You may have noticed there were sharply varying interpretations of just how much direct control Holyrood will have over its revenues. The normally reliable Institute for Fiscal Studies (IFS) reckons that, with income tax powers, Scotland will raise 60 per cent of its own spending money. Ditto the more partisan UK Treasury. Conversely, a “disappointed” Nicola Sturgeon claimed that “70 per cent of taxes will still be set by Westminster”.

I’ll split the difference. As far as I can see, both the Treasury and IFS are ignoring the fact that the Scottish Government inherits from Smith an increase in spending commitments of circa £2.5 billion per annum on top of the current £34bn. One has to make a few heroic guestimates but Smith probably gives Holyrood an extra £16bn on top of £3.4bn self-generated funds at present (the rest is the Treasury block grant).

That means roughly 53 per cent of Holyrood’s future income will be self-generated. Hardly enough to cut the Treasury apron strings, but sufficient to cause problems if the Scottish economy splutters. Devo-max this is not.

The Scottish Government will find itself excessively dependent on a single and volatile source of revenue; i.e. income tax. Surely we were scolded vis-à-vis oil that such dependence was a bad idea? Suppose there is an economic shock leading to a sudden fall in Holyrood’s income tax receipts? Triggered, say, by a nosedive in the Aberdeen economy (not a fantasy with Brent crude at a four-year low after Thursday’s Opec summit).

This would lead to instant public spending cuts, accelerating the downturn. Yet Smith has deliberately rejected giving Holyrood any tax levers to reboot growth through industrial investment.

Under Smith, corporation tax, national insurance and taxation of investment income and capital gains remain with Westminster. Holyrood ends up with a tax that successive UK governments have not raised since the 1970s apart from the piddling 50 per cent (now 45 per cent) rate for the wealthy, which actually garnered very little extra revenue due to avoidance schemes.

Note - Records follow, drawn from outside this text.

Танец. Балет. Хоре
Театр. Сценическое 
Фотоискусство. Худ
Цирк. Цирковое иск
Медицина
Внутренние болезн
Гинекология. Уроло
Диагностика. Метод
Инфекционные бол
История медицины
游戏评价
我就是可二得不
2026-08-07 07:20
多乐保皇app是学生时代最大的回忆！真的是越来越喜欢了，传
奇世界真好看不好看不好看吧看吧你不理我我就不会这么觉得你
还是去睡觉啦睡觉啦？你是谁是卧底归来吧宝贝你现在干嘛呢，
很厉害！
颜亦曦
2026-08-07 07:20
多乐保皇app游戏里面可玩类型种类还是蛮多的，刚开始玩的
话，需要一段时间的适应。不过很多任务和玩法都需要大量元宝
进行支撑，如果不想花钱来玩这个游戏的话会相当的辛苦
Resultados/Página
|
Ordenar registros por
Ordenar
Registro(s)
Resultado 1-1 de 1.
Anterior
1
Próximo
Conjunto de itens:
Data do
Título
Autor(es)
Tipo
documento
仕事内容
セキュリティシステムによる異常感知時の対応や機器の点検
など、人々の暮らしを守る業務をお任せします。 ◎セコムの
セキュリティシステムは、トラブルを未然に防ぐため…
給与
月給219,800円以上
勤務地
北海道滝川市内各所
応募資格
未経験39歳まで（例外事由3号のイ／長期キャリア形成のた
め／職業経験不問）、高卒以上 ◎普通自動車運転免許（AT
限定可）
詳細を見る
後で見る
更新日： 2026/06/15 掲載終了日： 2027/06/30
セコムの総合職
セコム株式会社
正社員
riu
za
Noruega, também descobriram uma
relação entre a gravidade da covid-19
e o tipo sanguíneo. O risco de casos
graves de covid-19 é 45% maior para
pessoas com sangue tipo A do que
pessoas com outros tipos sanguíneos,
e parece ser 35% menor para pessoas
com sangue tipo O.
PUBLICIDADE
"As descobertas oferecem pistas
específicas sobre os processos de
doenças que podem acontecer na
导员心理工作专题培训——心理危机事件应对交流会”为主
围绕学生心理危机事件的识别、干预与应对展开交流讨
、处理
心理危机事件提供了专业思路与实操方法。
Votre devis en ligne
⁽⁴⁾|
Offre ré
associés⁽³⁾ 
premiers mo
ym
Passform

Smith has also banjaxed any possibility of integrating National Insurance and income tax in the UK – a long-overdue reform.

Of course there is another key tool for providing macroeconomic stimulus – capital borrowing powers. Smith promises these, potentially a revolutionary move. However, there is a rider: “The Scottish Government’s borrowing powers should be agreed by the Scottish and UK governments”. Can I feel the apron strings tugging?